Private Carl Ralph Bonde, Jr., US Army Infantry Training

Bill Moomey was delighted to see this photo of his platoon sergeant, Irvin Weaver, of the weapons platoon, Company E, 262nd Infantry Regiment, and his friend Carl Bonde.
I learned of this conversation (that I admit I filled out with adult language from my own WW II interviews, research, and experience in the military during the Vietnam era) from Carl’s section leader, Bill Moomey, when I first spoke to him on the phone in 2005.
“What’s your name, private!”
“Private Carl Bonde, Sir!”
“Bonde? Where you from?”
“From the heart of the magnificent Rocky Mountains, poised in the northwest corner of Montana and about an hour south of the Canadian border, sir.”
“What did you say, private?”
“I came from Kalispell, Montana, 7th largest city and the seat of Flathead County. A half-hour east lies the rugged grandeur of Glacier Park and 15 minutes to the south is Flathead Lake, a glacial jewel, the largest natural freshwater lake west of the Mississippi and one of the purest anywhere.”

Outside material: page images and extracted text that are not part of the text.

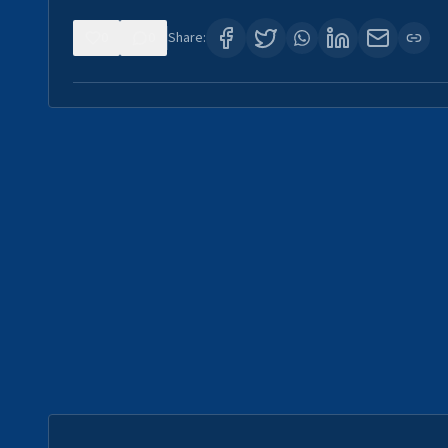
0
0
Share:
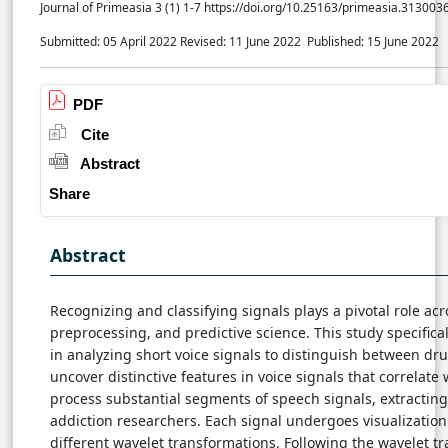
Journal of Primeasia 3 (1) 1-7 https://doi.org/10.25163/primeasia.313003
Submitted: 05 April 2022
Revised: 11 June 2022
Published: 15 June 2022
PDF
Cite
Abstract
Share
Abstract
Recognizing and classifying signals plays a pivotal role acr
preprocessing, and predictive science. This study specifica
in analyzing short voice signals to distinguish between dr
uncover distinctive features in voice signals that correlat
process substantial segments of speech signals, extractin
addiction researchers. Each signal undergoes visualization
different wavelet transformations. Following the wavelet t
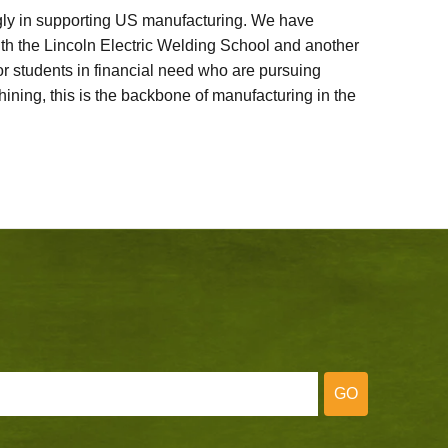
ly in supporting US manufacturing. We have
ith the Lincoln Electric Welding School and another
 students in financial need who are pursuing
ining, this is the backbone of manufacturing in the
GO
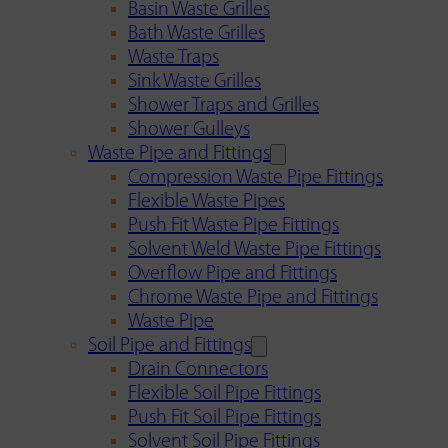
Basin Waste Grilles
Bath Waste Grilles
Waste Traps
Sink Waste Grilles
Shower Traps and Grilles
Shower Gulleys
Waste Pipe and Fittings
Compression Waste Pipe Fittings
Flexible Waste Pipes
Push Fit Waste Pipe Fittings
Solvent Weld Waste Pipe Fittings
Overflow Pipe and Fittings
Chrome Waste Pipe and Fittings
Waste Pipe
Soil Pipe and Fittings
Drain Connectors
Flexible Soil Pipe Fittings
Push Fit Soil Pipe Fittings
Solvent Soil Pipe Fittings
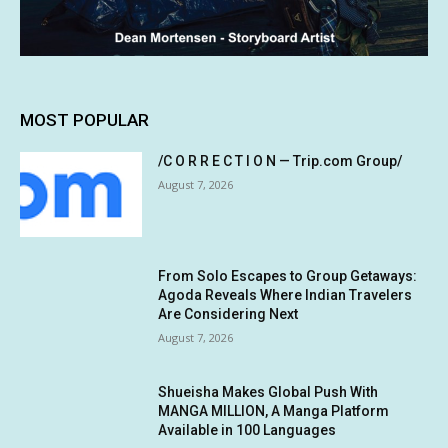
MOST POPULAR
/C O R R E C T I O N — Trip.com Group/
August 7, 2026
From Solo Escapes to Group Getaways:
Agoda Reveals Where Indian Travelers
Are Considering Next
August 7, 2026
Shueisha Makes Global Push With
MANGA MILLION, A Manga Platform
Available in 100 Languages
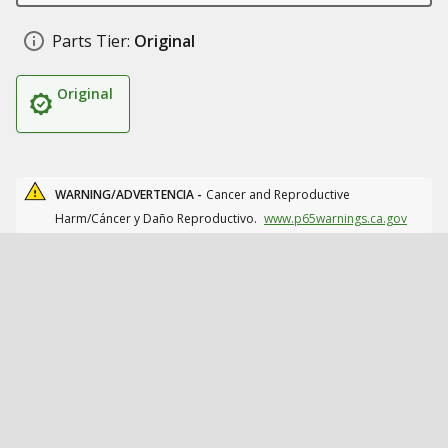
Parts Tier:
Original
Original
WARNING/ADVERTENCIA -
Cancer and Reproductive
Harm/Cáncer y Daño Reproductivo.
www.p65warnings.ca.gov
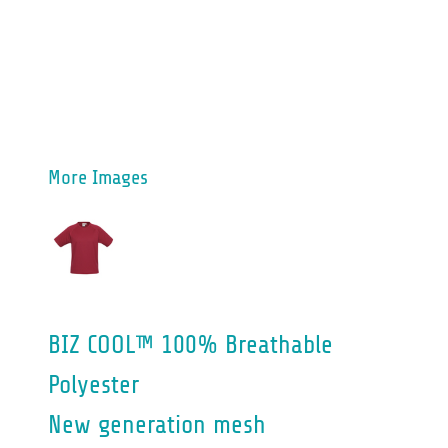
More Images
BIZ COOL™ 100% Breathable
Polyester
New generation mesh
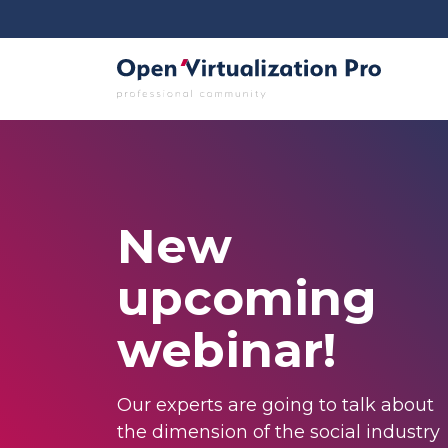
New
upcoming
webinar!
Our experts are going to talk about
the dimension of the social industry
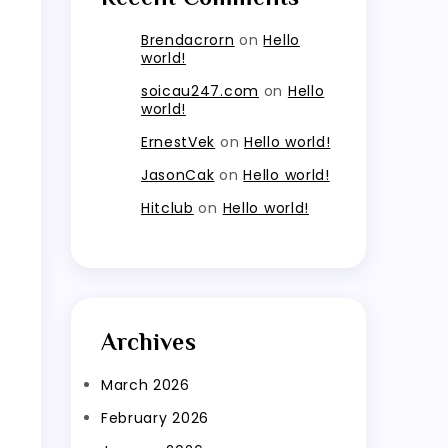
Brendacrorn
on
Hello
world!
soicau247.com
on
Hello
world!
ErnestVek
on
Hello world!
JasonCak
on
Hello world!
Hitclub
on
Hello world!
Archives
March 2026
February 2026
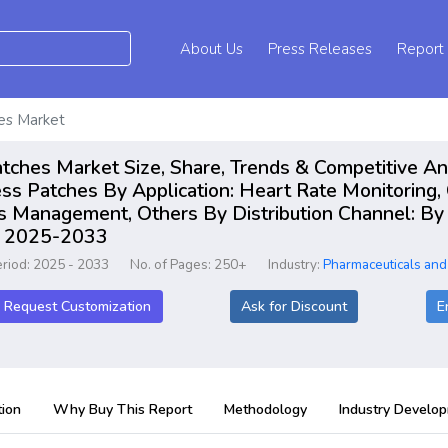
About Us
Press Releases
Report
hes Market
atches Market Size, Share, Trends & Competitive A
ss Patches By Application: Heart Rate Monitoring, 
ss Management, Others By Distribution Channel: By 
rt 2025-2033
eriod: 2025 - 2033
No. of Pages: 250+
Industry:
Pharmaceuticals and
Request Customization
Ask for Discount
E
ion
Why Buy This Report
Methodology
Industry Develo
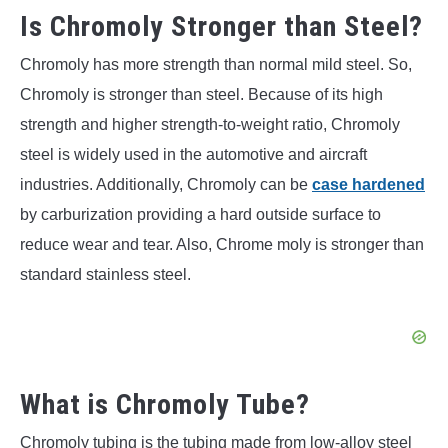
Is Chromoly Stronger than Steel?
Chromoly has more strength than normal mild steel. So,
Chromoly is stronger than steel. Because of its high
strength and higher strength-to-weight ratio, Chromoly
steel is widely used in the automotive and aircraft
industries. Additionally, Chromoly can be
case hardened
by carburization providing a hard outside surface to
reduce wear and tear. Also, Chrome moly is stronger than
standard stainless steel.
What is Chromoly Tube?
Chromoly tubing is the tubing made from low-alloy steel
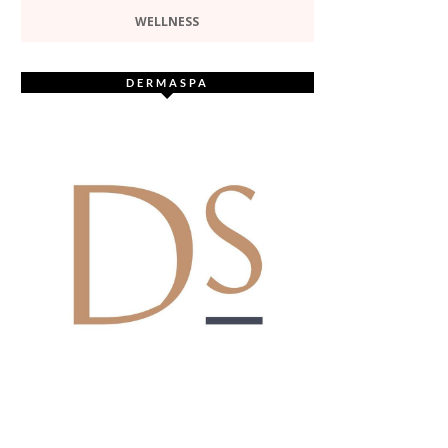
WELLNESS
DERMASPA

(Flustered) shut up, or you gonna be in a world of shit! You got that?” The infantry platoon sergeant was obviously surprised and confused by this chamber of commerce spiel.
(Silence.)
“What, do you say, maggot?”
“You said to shut up, sir.”
Bonde’s squad leader, Corporal Irvin “Junior” Weaver, wanted to tell this young comedian to cool it. But more, he hoped the sergeant wouldn’t make the whole squad run the 6 miles around the perimeter of the camp. He had heard Bonde answer before, but this was the most complete version yet. Trouble was, he also knew that Bonde’s lip was going to get them all into trouble. It was March, 1944. They knew they were headed for the shooting war, but meanwhile they were looking at months of training at Camp Rucker, in the heart of Alabama. Irvin Weaver was from Ohio. He had never been to the Western United States. Bonde was from a town in Montana. Well, the edge of town. Bonde’s dad was a grocer, but he did raise a big garden and had chickens. Bonde had spent 3 [?] summers in a lookout tower — Huckleberry Mountain– in Glacier Park. After the lookout burned down it was replaced and is still there.
Instead of calling Bonde out, Corporal Weaver simply asked Carl not to be quite such a smart ass.

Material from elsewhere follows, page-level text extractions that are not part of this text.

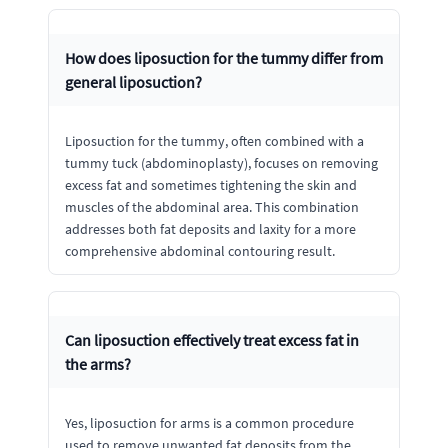
How does liposuction for the tummy differ from
general liposuction?
Liposuction for the tummy, often combined with a
tummy tuck (abdominoplasty), focuses on removing
excess fat and sometimes tightening the skin and
muscles of the abdominal area. This combination
addresses both fat deposits and laxity for a more
comprehensive abdominal contouring result.
Can liposuction effectively treat excess fat in
the arms?
Yes, liposuction for arms is a common procedure
used to remove unwanted fat deposits from the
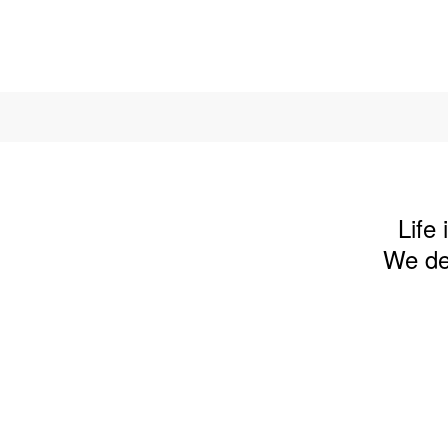
Life
We des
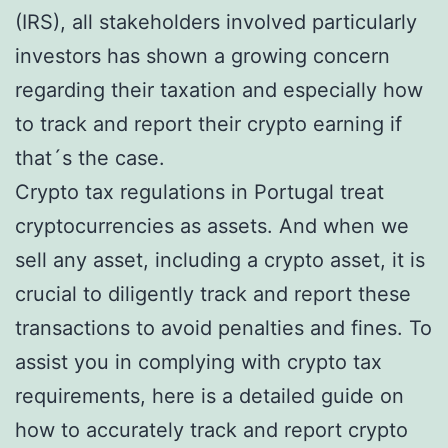
(IRS), all stakeholders involved particularly
investors has shown a growing concern
regarding their taxation and especially how
to track and report their crypto earning if
that´s the case.
Crypto tax regulations in Portugal treat
cryptocurrencies as assets. And when we
sell any asset, including a crypto asset, it is
crucial to diligently track and report these
transactions to avoid penalties and fines. To
assist you in complying with crypto tax
requirements, here is a detailed guide on
how to accurately track and report crypto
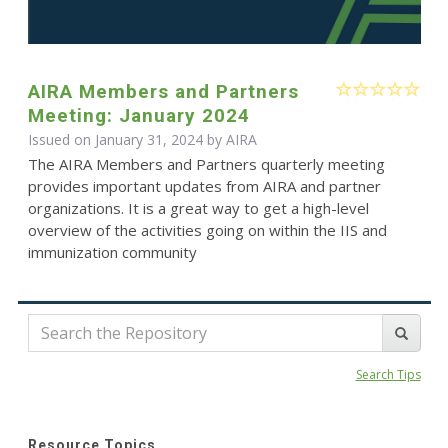
AIRA Members and Partners
Meeting: January 2024
Issued on January 31, 2024 by
AIRA
The AIRA Members and Partners quarterly meeting
provides important updates from AIRA and partner
organizations. It is a great way to get a high-level
overview of the activities going on within the IIS and
immunization community
Search Tips
Resource Topics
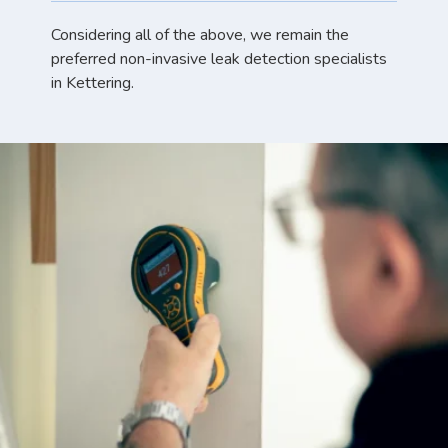
Considering all of the above, we remain the
preferred non-invasive leak detection specialists
in Kettering.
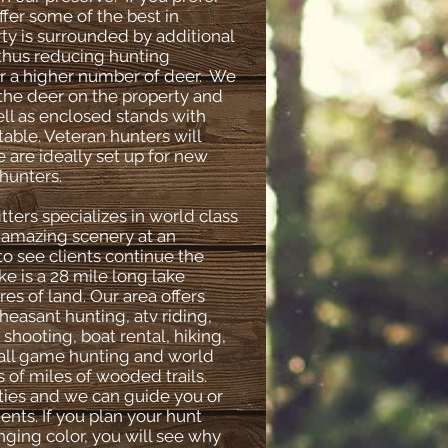
ffer some of the best in
ty is surrounded by additional
 thus reducing hunting
or a higher number of deer. We
 the deer on the property and
ll as enclosed stands with
able. Veteran hunters will
 are ideally set up for new
hunters.
ters specializes in world class
n amazing scenery at an
 to see clients continue the
 is a 28 mile long lake
es of land. Our area offers
pheasant hunting, atv riding,
, shooting, boat rental, hiking,
small game hunting and world
s of miles of wooded trails.
ities and we can guide you or
ents. If you plan your hunt
ging color, you will see why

Bill Moomey, who died last year, was a close friend of Carl’s. He credited Carl with saving his life because the 66th Division had been devastated by the torpedo that struck the SS Leopoldville Christmas Eve, 1944. The 66th was assigned to the coast of France to contain German submariners in their bunkers, not the more lethal battle in the Ardennes in Normandy.
Irvin and Carl were destined to spend many weeks together with the rest of their Company E, 262nd Regiment, 66th Panther Division. They were destined to die together with hundreds of others Christmas Eve, 1944. This was documented carefully by Bill Loughborough in a letter to his wife about a year or so after it occurred. [I have a transcript.]